Verticalement il n’est pas son genre, horizontalement c’était son légitime, l’homme de sa vie. Dieu sait pourtant qu’elle en a fréquenté des bites « surmontées de leurs propriétaires, alors pourquoi ce cul-là ? ». Lady Chatterley a grandi, elle veut tout, une vie intellectuelle et sociale engagée et son Karedig, amoureux en breton, le seul à l’aimer comme ça.
Benoîte Groult est une bourgeoise, figure féministe et écrivaine reconnue ; dans un récit en partie autobiographique « les vaisseaux du cœur » elle décrit sans détours trente ans d’ébats sexuels entre une George sans « s », parisienne, et un marin breton, père de famille, elle qui n’a rien d’une femme de navigateur. Entre maris, amants de la capitale et marins aux quatre coins du monde, elle fera fi des distances sociales et culturelles pour des retrouvailles charnelles qui la dépassent et dont elle ne cherche pas à percer le mystère.
Josiane Pinson adapte le roman et incarne l’incroyable appétit de vivre de Benoîte Groult, dans une interprétation simple et précise, fiévreuse et distanciée à la fois.
C’est beau, tendre et fragile comme ce qui est nu, Josiane Pinson, timbre velouté à la Delphine Seyrig porte le texte de Benoîte Groult avec beaucoup de classe. Une voix off fait résonner celle de Gauvain, chevalier arthurien de George, qui n’a rien d’un Samy Frey. Il est mutique ou écorche les mots, a des goûts qui heurtent George et l’on se demande bien ce qu’elle peut trouver chez cet homme, hormis ce « diable au corps », qui abolit toutes les distances, toutes les frontières. Gauvain s’offre à elle sans calcul, lui demande de l’initier à la littérature, « dis, tu l’écriras notre histoire, tu l’écriras ? », il est sans filtres, d’une humanité qui va peu à peu transcender leur relation, la transformer en une magnifique histoire d’amour fou.
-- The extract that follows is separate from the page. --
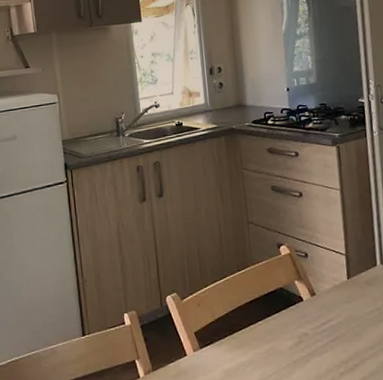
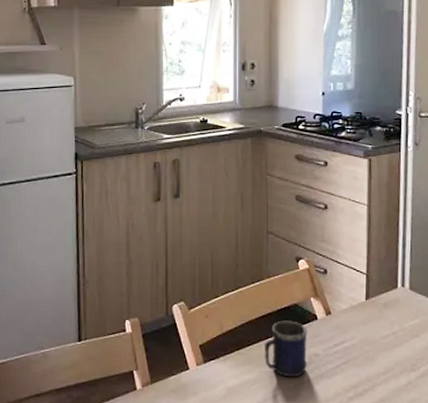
mug: none [255,304,297,358] -> present [265,320,308,378]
« D’aventure en aventure, de train en train, de port en port, jamais encore je te le jure je n’ai pu oublier ton corps […] je n’ai pu fermer ma blessure, je t’aime encore », la liberté de cette femme, figure centrale de l’histoire féministe, reste une référence. Avoir vécu ça, trouvé les mots qui décrivent les gestes, assumé son parcours envers et contre tout, respect Madame Groult.
Sylvie Boursier
Photo ©Karine Letellier
Marée Haute adaptation et jeu de Josiane Pinson, mise en scène de Panchika Velez
Jusqu’au 7 mai 2023 à 21h du mardi au samedi, dimanche à 17h30, au théâtre du Lucernaire, 53 rue Notre-Dame-d’Elle Champs 75 006 Paris, du 07 au 29 juillet à
Avignon théâtre de l’étincelle à 13h20, relâche les 10, 17 et 24
juillet.
Les Vaisseaux du cœur de Benoîte Groult, Editions de poche 1990.